● **Work instruction**:
Count the lines in the data below that contain the string "Rétrospective", matching case exactly. Reply with the number alone.

==== Data extract

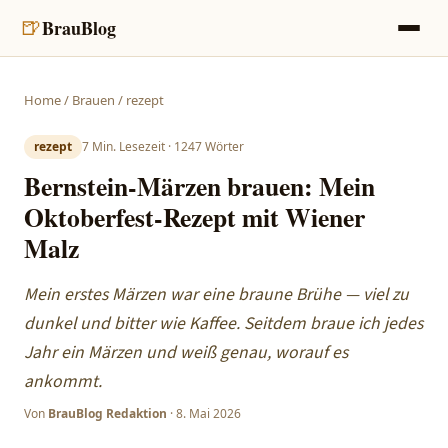
🍺
BrauBlog
Home
/
Brauen
/
rezept
rezept
7
Min. Lesezeit ·
1247
Wörter
Bernstein-Märzen brauen: Mein
Oktoberfest-Rezept mit Wiener
Malz
Mein erstes Märzen war eine braune Brühe — viel zu
dunkel und bitter wie Kaffee. Seitdem braue ich jedes
Jahr ein Märzen und weiß genau, worauf es
ankommt.
Von
BrauBlog Redaktion
·
8. Mai 2026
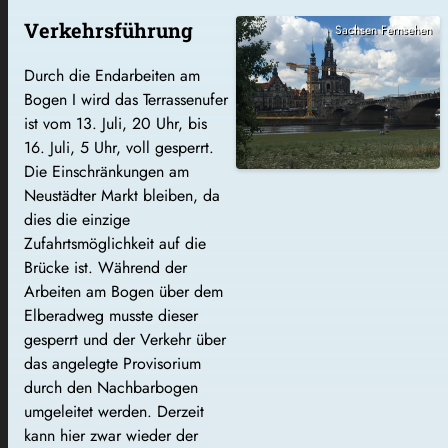
Verkehrsführung
Sachsen Fernsehen
Durch die Endarbeiten am
Bogen I wird das Terrassenufer
ist vom 13. Juli, 20 Uhr, bis
16. Juli, 5 Uhr, voll gesperrt.
Die Einschränkungen am
Neustädter Markt bleiben, da
dies die einzige
Zufahrtsmöglichkeit auf die
Brücke ist. Während der
Arbeiten am Bogen über dem
Elberadweg musste dieser
gesperrt und der Verkehr über
das angelegte Provisorium
durch den Nachbarbogen
umgeleitet werden. Derzeit
kann hier zwar wieder der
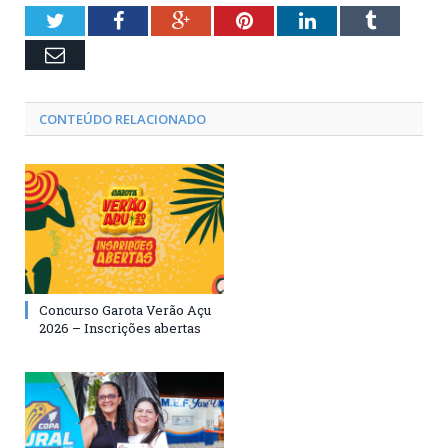
Twitter
Facebook
Google+
Pinterest
LinkedIn
Tumblr
Email
CONTEÚDO RELACIONADO
Concurso Garota Verão Açu
2026 – Inscrições abertas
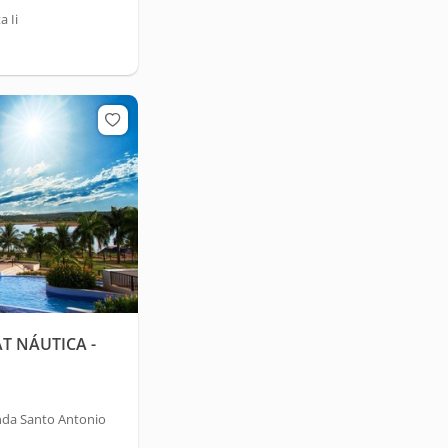
 Ii
T NÁUTICA -
nda Santo Antonio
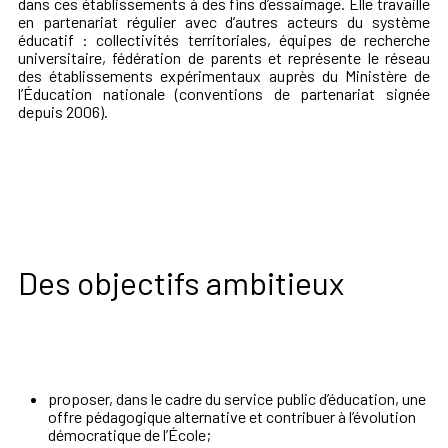
dans ces établissements à des fins d’essaimage. Elle travaille
en partenariat régulier avec d’autres acteurs du système
éducatif : collectivités territoriales, équipes de recherche
universitaire, fédération de parents et représente le réseau
des établissements expérimentaux auprès du Ministère de
l’Éducation nationale (conventions de partenariat signée
depuis 2006).
Des objectifs ambitieux
proposer, dans le cadre du service public d’éducation, une
offre pédagogique alternative et contribuer à l’évolution
démocratique de l’École;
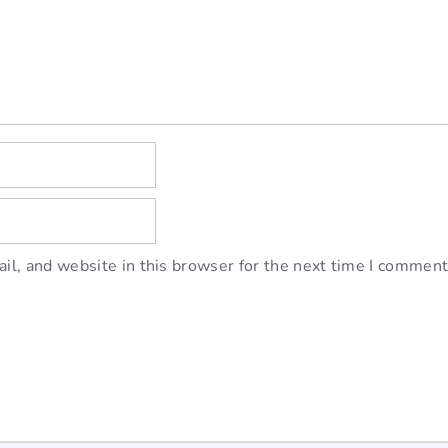
l, and website in this browser for the next time I comment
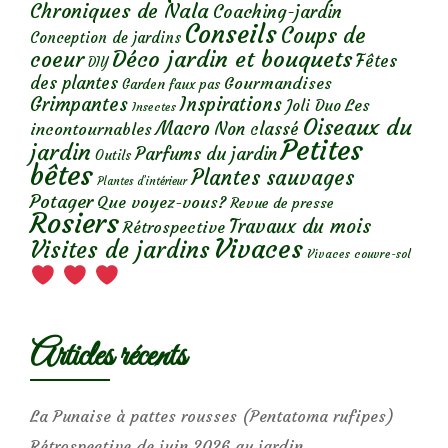
Chroniques de Nala
Coaching-jardin
Conseils
Coups de
Conception de jardins
Déco jardin et bouquets
coeur
Fêtes
DIY
des plantes
Gourmandises
Garden faux pas
Grimpantes
Inspirations
Les
Joli Duo
Insectes
Oiseaux du
Macro
Non classé
incontournables
Petites
jardin
Parfums du jardin
Outils
bêtes
Plantes sauvages
Plantes d’intérieur
Potager
Que voyez-vous?
Revue de presse
Rosiers
Travaux du mois
Rétrospective
Vivaces
Visites de jardins
Vivaces couvre-sol
Articles récents
La Punaise à pattes rousses (Pentatoma rufipes)
Rétrospective de juin 2026 au jardin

========

● **Answer space**:
2